How to Be on Your CSO’s Cybersecurity Nice List

The holidays are here, and it’s the time of year when we all want to be on the “Nice List” While this is an enjoyable time of year for gift giving and gift receiving, it’s essential to do everything possible to stay on your CSO’s nice list. No one wants a cybersecurity lump of coal! Ensuring you’re on the nice list and not the naughty list can come down to a few simple tasks that keep your security in a safe space.


  • Use a hard-to-guess password/passphrase and another form of identification (ex: push notifications, biometrics, MFA) to protect your password information.
  • Immediately report all suspicious activity and cyber incidents to your manager and ISO/designated security representative.
  • Double-check the sender’s email and URL before clicking links. Don’t fall for a phishing attempt.
  • Locking devices before leaving them unattended. It takes a few moments for an unattended device to be compromised. Keep a close eye on devices and protect them when in public areas. 
  • Utilize a password manager.

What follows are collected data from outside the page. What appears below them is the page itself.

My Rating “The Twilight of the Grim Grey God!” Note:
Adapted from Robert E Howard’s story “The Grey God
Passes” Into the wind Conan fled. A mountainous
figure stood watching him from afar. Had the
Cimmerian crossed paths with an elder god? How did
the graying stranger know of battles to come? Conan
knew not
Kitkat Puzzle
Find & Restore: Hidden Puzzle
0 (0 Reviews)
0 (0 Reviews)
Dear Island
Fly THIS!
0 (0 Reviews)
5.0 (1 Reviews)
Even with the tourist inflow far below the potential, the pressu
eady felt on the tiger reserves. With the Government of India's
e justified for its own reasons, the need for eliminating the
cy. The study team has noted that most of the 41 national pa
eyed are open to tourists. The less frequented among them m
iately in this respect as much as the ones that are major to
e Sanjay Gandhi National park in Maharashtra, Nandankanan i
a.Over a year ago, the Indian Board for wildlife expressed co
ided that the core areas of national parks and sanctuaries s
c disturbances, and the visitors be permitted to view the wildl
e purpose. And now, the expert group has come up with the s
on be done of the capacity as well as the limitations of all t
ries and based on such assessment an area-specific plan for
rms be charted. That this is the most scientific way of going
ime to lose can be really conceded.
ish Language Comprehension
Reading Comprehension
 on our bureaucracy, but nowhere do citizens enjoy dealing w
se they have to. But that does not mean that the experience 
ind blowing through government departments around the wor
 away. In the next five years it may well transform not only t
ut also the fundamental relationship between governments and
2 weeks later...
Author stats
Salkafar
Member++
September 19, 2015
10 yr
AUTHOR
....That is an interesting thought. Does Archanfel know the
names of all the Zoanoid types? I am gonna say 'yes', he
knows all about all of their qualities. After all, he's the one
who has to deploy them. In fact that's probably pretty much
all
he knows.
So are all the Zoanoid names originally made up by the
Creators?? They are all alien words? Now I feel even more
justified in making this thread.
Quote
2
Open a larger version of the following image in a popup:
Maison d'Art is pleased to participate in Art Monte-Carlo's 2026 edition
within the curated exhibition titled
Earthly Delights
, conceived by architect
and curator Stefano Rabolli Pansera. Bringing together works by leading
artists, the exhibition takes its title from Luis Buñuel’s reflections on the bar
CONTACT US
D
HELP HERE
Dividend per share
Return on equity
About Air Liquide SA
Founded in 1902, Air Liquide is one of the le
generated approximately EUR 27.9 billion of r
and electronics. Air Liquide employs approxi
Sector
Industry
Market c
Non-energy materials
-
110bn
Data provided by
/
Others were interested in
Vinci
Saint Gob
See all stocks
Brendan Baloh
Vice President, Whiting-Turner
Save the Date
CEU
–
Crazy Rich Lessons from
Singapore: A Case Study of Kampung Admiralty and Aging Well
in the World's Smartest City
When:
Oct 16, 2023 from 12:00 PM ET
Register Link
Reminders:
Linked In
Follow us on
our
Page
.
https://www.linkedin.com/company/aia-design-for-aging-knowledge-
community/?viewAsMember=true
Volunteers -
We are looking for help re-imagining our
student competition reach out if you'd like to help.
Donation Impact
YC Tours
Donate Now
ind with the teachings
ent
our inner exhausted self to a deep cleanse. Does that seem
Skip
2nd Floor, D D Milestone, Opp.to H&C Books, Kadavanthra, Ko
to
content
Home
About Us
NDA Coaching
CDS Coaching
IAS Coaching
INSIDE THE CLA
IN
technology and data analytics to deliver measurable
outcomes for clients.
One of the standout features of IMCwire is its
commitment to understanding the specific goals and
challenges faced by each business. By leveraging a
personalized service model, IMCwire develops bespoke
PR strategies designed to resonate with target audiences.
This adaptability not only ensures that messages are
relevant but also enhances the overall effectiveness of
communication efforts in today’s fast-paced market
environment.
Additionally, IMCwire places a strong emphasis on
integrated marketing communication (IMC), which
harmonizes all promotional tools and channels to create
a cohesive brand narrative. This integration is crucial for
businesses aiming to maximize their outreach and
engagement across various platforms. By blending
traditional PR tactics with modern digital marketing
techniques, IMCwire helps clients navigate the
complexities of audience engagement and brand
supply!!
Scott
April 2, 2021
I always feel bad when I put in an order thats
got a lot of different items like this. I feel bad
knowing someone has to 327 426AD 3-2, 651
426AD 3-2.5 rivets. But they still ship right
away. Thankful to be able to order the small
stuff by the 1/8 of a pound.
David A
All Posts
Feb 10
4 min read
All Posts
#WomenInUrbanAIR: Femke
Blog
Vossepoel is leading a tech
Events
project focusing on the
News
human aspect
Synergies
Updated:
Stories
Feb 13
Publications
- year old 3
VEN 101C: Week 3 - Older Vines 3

Keeping your sensitive data in one safe place makes it easier on you and harder for hackers to make their way into your information.

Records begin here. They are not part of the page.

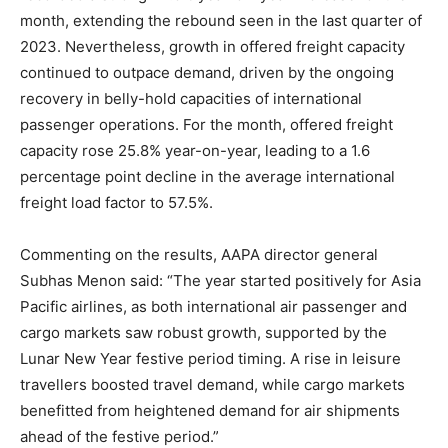
month, extending the rebound seen in the last quarter of
2023. Nevertheless, growth in offered freight capacity
continued to outpace demand, driven by the ongoing
recovery in belly-hold capacities of international
passenger operations. For the month, offered freight
capacity rose 25.8% year-on-year, leading to a 1.6
percentage point decline in the average international
freight load factor to 57.5%.
Commenting on the results, AAPA director general
Subhas Menon said: “The year started positively for Asia
Pacific airlines, as both international air passenger and
cargo markets saw robust growth, supported by the
Lunar New Year festive period timing. A rise in leisure
travellers boosted travel demand, while cargo markets
benefitted from heightened demand for air shipments
ahead of the festive period.”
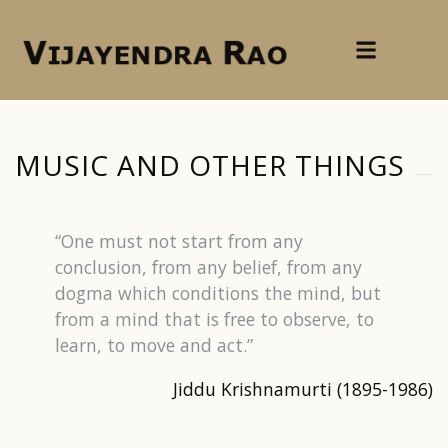
MUSIC AND OTHER THINGS
“One must not start from any
conclusion, from any belief, from any
dogma which conditions the mind, but
from a mind that is free to observe, to
learn, to move and act.”
Jiddu Krishnamurti (1895-1986)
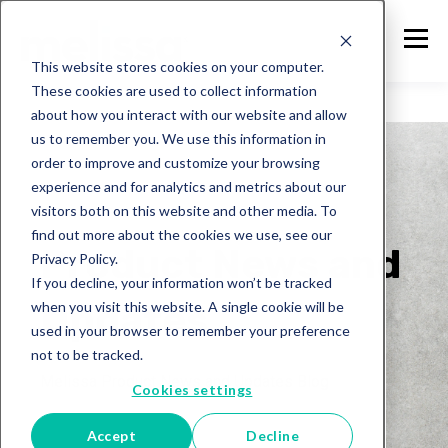
This website stores cookies on your computer.
These cookies are used to collect information
about how you interact with our website and allow
us to remember you. We use this information in
order to improve and customize your browsing
experience and for analytics and metrics about our
visitors both on this website and other media. To
Melissa
find out more about the cookies we use, see our
Product News and
Privacy Policy.
If you decline, your information won’t be tracked
Updates
when you visit this website. A single cookie will be
used in your browser to remember your preference
not to be tracked.
Melissa Product News and Updates Blog
Cookies settings
Accept
Decline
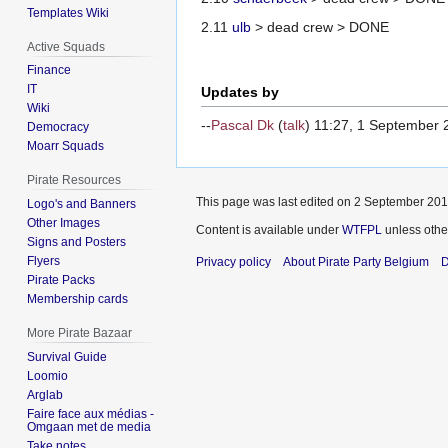
Templates Wiki
2.11
ulb
> dead crew > DONE
Active Squads
Finance
IT
Updates by
Wiki
--
Pascal Dk
(
talk
) 11:27, 1 September
Democracy
Moarr Squads
Pirate Resources
This page was last edited on 2 September 2016
Logo's and Banners
Other Images
Content is available under
WTFPL
unless othe
Signs and Posters
Flyers
Privacy policy
About Pirate Party Belgium
D
Pirate Packs
Membership cards
More Pirate Bazaar
Survival Guide
Loomio
Arglab
Faire face aux médias -
Omgaan met de media
Take notes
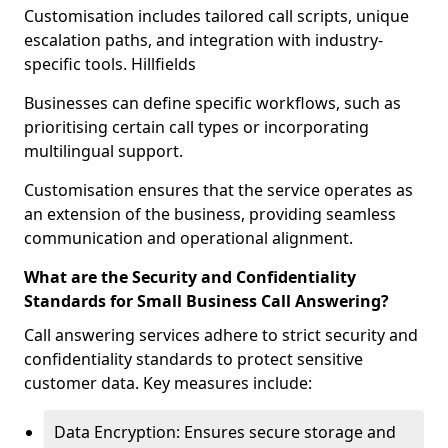
Customisation includes tailored call scripts, unique
escalation paths, and integration with industry-
specific tools. Hillfields
Businesses can define specific workflows, such as
prioritising certain call types or incorporating
multilingual support.
Customisation ensures that the service operates as
an extension of the business, providing seamless
communication and operational alignment.
What are the Security and Confidentiality
Standards for Small Business Call Answering?
Call answering services adhere to strict security and
confidentiality standards to protect sensitive
customer data. Key measures include:
Data Encryption: Ensures secure storage and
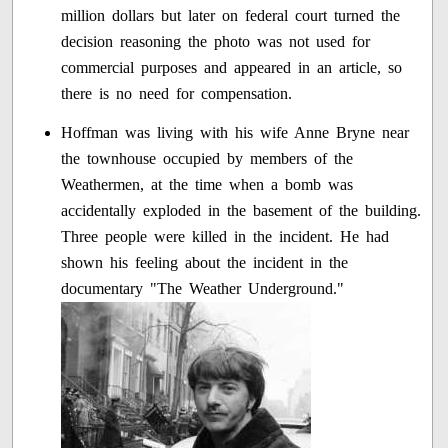
million dollars but later on federal court turned the
decision reasoning the photo was not used for
commercial purposes and appeared in an article, so
there is no need for compensation.
Hoffman was living with his wife Anne Bryne near
the townhouse occupied by members of the
Weathermen, at the time when a bomb was
accidentally exploded in the basement of the building.
Three people were killed in the incident. He had
shown his feeling about the incident in the
documentary "The Weather Underground."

  • Work with your security service provider to get the most out of your security potential. MSPs and MSSPs want to help keep you on the nice list, not your IT team’s naughty list.

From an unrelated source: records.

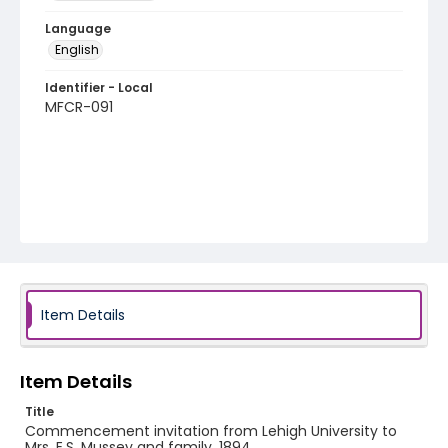
Language
English
Identifier - Local
MFCR-091
Item Details
Item Details
Title
Commencement invitation from Lehigh University to
Mrs. E.S. Mussey and family, 1894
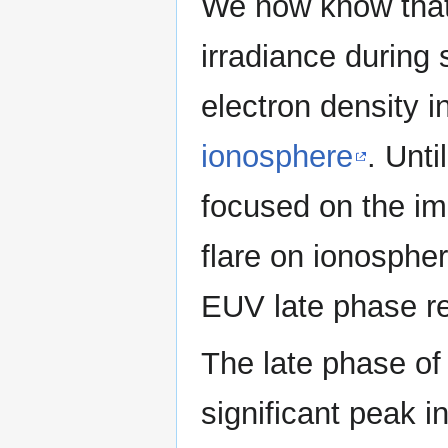
We now know that
irradiance during 
electron density in
ionosphere
. Unti
focused on the im
flare on ionospheri
EUV late phase re
The late phase of
significant peak i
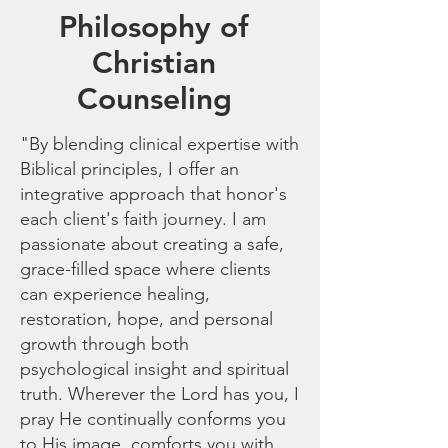
Philosophy of
Christian
Counseling
"By blending clinical expertise with
Biblical principles, I offer an
integrative approach that honor's
each client's faith journey. I am
passionate about creating a safe,
grace-filled space where clients
can experience healing,
restoration, hope, and personal
growth through both
psychological insight and spiritual
truth. Wherever the Lord has you, I
pray He continually conforms you
to His image, comforts you with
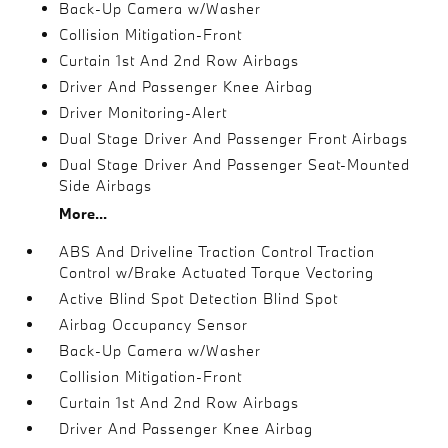
Back-Up Camera w/Washer
Collision Mitigation-Front
Curtain 1st And 2nd Row Airbags
Driver And Passenger Knee Airbag
Driver Monitoring-Alert
Dual Stage Driver And Passenger Front Airbags
Dual Stage Driver And Passenger Seat-Mounted
Side Airbags
More...
ABS And Driveline Traction Control Traction
Control w/Brake Actuated Torque Vectoring
Active Blind Spot Detection Blind Spot
Airbag Occupancy Sensor
Back-Up Camera w/Washer
Collision Mitigation-Front
Curtain 1st And 2nd Row Airbags
Driver And Passenger Knee Airbag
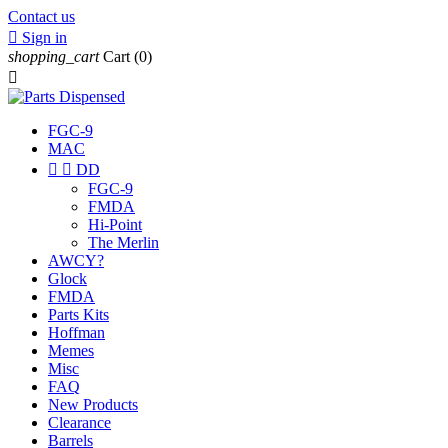
Contact us

Sign in
shopping_cart
Cart
(0)

FGC-9
MAC


DD
FGC-9
FMDA
Hi-Point
The Merlin
AWCY?
Glock
FMDA
Parts Kits
Hoffman
Memes
Misc
FAQ
New Products
Clearance
Barrels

  • Leaving sensitive information (ex: written list of passwords) lying around. You don’t want a lump of coal. Keep your sensitive information away from compromised areas.
  • Posting private or sensitive information, such as credit card numbers, passwords, or other private information, on public sites, including social media sites. Unfortunately, hackers are lurking and waiting for users to leave their information out in the open.
  • Leaving unlocked devices unattended in public. Your local coffee shop might be super cozy, but that doesn’t mean it’s a good place to leave an unlocked laptop or tablet.
  • Clicking links from unknown sources. We all want to open presents this time of the year, but make sure you are opening the right presents and the correct links.
  • Using unsecured public Wi-Fi without a corporate VPN. Holiday travel is unavoidable for many, so it’s critical only to use a VPN when possible.
  • Plugging a random USB into a laptop. Protect yourself with simple measures. Assume a zero-trust approach to your security, and don’t use random USBs.